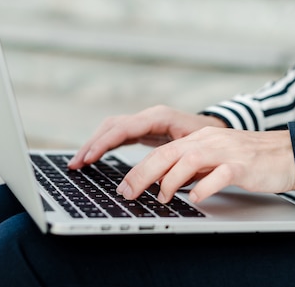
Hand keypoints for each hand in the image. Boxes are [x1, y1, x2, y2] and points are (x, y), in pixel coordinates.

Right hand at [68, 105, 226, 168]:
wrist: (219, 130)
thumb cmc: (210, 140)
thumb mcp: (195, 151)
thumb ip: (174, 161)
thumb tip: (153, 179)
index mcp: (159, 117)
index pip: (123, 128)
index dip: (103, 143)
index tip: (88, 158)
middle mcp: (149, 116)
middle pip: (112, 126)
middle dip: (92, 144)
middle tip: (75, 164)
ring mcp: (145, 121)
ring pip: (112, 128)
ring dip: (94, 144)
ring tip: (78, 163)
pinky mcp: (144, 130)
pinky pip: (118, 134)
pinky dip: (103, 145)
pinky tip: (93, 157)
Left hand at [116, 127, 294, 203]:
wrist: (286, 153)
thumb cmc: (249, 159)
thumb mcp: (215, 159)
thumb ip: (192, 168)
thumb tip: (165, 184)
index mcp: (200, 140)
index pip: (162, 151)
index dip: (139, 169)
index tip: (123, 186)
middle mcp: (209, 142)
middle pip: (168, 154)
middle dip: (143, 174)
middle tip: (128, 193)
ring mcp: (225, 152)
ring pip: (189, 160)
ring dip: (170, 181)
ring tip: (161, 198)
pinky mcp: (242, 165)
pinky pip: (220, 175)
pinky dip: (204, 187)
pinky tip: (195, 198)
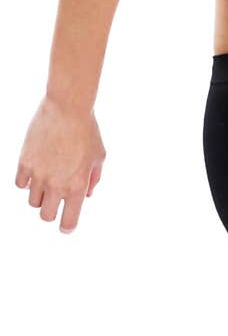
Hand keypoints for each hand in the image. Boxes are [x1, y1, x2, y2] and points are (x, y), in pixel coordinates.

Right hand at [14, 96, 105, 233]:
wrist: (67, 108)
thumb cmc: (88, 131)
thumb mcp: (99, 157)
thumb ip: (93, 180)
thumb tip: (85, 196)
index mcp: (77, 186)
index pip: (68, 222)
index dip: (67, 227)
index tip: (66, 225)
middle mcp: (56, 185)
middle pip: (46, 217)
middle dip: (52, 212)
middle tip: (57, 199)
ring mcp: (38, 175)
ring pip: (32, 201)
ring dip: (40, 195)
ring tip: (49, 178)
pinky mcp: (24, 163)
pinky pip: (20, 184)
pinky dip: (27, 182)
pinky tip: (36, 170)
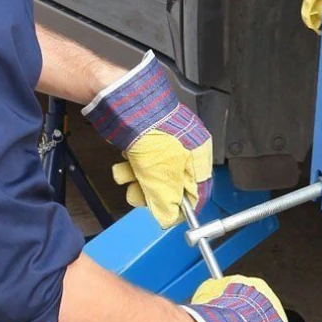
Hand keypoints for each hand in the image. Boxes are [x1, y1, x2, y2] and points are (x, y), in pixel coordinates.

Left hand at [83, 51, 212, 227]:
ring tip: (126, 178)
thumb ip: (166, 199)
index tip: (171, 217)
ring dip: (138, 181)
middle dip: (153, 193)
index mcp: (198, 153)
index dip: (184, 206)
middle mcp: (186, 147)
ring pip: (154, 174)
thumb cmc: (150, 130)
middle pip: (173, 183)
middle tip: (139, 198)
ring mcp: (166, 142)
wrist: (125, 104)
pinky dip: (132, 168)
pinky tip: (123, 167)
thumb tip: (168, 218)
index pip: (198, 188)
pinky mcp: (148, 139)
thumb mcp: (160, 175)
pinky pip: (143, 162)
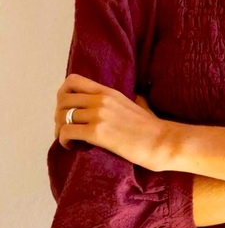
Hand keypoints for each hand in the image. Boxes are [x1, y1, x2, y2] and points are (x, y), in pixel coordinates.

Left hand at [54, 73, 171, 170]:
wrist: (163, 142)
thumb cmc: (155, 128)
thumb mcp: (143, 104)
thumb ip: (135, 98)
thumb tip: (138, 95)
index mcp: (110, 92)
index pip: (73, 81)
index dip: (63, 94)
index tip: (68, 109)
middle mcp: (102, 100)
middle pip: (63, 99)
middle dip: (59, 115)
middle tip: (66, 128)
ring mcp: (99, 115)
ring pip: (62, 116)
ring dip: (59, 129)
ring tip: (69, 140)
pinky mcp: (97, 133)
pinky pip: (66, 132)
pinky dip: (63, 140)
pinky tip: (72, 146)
-*-*-
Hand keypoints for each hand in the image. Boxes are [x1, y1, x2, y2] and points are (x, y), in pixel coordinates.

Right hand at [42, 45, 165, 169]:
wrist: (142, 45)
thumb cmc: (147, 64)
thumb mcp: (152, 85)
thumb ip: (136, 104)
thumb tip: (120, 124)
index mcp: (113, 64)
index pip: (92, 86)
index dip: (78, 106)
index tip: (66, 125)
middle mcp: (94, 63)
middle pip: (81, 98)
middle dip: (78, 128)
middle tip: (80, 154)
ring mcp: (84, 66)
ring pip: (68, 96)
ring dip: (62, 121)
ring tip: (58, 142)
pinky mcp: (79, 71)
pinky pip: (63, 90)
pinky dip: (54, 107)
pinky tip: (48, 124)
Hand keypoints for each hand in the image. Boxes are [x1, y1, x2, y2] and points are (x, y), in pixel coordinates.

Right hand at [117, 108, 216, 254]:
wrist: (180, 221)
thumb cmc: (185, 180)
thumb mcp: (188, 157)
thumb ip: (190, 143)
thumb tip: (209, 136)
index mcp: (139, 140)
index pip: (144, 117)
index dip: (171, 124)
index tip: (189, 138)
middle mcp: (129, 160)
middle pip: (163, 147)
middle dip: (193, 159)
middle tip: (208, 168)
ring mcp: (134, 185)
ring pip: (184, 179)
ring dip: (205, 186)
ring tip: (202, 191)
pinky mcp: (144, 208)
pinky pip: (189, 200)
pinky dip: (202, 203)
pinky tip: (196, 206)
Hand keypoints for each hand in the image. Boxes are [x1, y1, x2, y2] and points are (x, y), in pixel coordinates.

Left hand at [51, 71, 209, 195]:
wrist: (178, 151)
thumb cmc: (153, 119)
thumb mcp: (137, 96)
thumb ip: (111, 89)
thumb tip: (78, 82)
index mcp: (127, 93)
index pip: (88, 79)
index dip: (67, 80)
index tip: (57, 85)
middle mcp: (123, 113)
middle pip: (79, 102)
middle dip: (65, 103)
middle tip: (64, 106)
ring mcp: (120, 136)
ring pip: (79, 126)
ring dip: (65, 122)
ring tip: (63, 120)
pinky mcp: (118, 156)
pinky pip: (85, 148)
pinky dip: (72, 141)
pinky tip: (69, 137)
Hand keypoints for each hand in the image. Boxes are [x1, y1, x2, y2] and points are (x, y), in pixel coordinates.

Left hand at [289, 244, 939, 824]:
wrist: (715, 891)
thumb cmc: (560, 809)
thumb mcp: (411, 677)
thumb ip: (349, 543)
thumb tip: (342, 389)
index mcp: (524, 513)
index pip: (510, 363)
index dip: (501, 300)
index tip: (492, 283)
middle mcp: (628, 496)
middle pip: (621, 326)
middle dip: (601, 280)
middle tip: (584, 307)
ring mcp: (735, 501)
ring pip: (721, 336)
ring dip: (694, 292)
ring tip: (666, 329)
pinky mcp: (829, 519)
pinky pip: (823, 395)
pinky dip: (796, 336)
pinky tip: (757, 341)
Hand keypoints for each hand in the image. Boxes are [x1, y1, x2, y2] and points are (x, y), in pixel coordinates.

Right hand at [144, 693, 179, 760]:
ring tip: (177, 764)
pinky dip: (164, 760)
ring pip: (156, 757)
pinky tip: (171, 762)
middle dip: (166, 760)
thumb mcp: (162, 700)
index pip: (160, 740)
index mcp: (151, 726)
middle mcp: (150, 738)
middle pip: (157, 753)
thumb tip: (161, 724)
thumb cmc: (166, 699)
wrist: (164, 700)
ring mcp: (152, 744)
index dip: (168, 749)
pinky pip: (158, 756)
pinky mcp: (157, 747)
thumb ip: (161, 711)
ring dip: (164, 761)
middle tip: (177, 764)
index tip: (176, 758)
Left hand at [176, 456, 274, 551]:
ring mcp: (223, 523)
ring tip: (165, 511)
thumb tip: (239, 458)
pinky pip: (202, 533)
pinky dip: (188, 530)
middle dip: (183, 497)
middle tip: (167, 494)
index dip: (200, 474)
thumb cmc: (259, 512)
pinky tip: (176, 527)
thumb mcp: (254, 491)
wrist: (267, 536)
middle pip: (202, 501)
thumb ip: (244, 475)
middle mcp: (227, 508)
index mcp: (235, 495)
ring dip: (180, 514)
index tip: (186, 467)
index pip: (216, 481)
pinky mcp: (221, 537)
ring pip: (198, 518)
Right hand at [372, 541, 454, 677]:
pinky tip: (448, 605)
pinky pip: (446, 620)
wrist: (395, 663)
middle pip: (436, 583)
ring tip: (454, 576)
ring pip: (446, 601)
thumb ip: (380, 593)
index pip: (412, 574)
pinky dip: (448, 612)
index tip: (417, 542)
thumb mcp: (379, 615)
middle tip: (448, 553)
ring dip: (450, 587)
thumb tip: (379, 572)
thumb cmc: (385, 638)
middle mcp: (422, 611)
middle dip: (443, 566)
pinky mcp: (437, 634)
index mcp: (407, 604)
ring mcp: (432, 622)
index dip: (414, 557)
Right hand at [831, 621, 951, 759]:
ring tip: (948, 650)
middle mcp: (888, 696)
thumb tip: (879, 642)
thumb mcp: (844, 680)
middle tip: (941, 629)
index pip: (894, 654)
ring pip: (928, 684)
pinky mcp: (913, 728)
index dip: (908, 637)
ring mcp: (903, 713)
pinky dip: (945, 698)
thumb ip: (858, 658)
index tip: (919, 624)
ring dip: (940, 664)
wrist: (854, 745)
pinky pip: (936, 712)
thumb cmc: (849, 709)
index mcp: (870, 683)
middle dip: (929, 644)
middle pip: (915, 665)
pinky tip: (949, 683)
-*-*-
■ **YOUR TASK**: Word for word, restate the lines of the listing above starting at the line with "middle mcp: (628, 496)" and ending at the line with "pinky pip: (446, 620)", and nothing outside them.

■ **EXPECTED ANSWER**:
middle mcp: (628, 496)
middle pip: (621, 326)
middle dip: (601, 280)
middle tip: (584, 307)
ring mcp: (735, 501)
ring pip: (721, 336)
ring dip: (694, 292)
ring tip: (666, 329)
pinky mcp: (829, 519)
pinky pip: (823, 395)
pinky dip: (796, 336)
pinky tip: (757, 341)
Hand keypoints for each hand in the image. Boxes are [x1, y1, x2, y2] and points are (x, y), in pixel coordinates.

Right hand at [144, 693, 179, 760]:
ring tip: (177, 764)
pinky dip: (164, 760)
ring pip: (156, 757)
pinky tip: (171, 762)
middle dip: (166, 760)
thumb mcp: (162, 700)
index pip: (160, 740)
index mcp: (151, 726)
middle mcp: (150, 738)
middle pip: (157, 753)
thumb tip: (161, 724)
thumb cmc: (166, 699)
wrist: (164, 700)
ring mcp: (152, 744)
index dip: (168, 749)
pinky pip: (158, 756)
pinky mcp: (157, 747)
thumb ip: (161, 711)
ring dip: (164, 761)
middle tip: (177, 764)
index tip: (176, 758)
Left hand at [176, 456, 274, 551]:
ring mcp: (223, 523)
ring tip: (165, 511)
thumb tip: (239, 458)
pinky pip: (202, 533)
pinky dip: (188, 530)
middle dip: (183, 497)
middle tip: (167, 494)
index dip: (200, 474)
thumb cmc: (259, 512)
pinky tip: (176, 527)
thumb mcp: (254, 491)
wrist: (267, 536)
middle pip: (202, 501)
thumb ip: (244, 475)
middle mcp: (227, 508)
index mcp: (235, 495)
ring dip: (180, 514)
index tip: (186, 467)
index pip: (216, 481)
pinky mcp: (221, 537)
ring pip: (198, 518)
Right hand at [372, 541, 454, 677]:
pinky tip: (448, 605)
pinky pip: (446, 620)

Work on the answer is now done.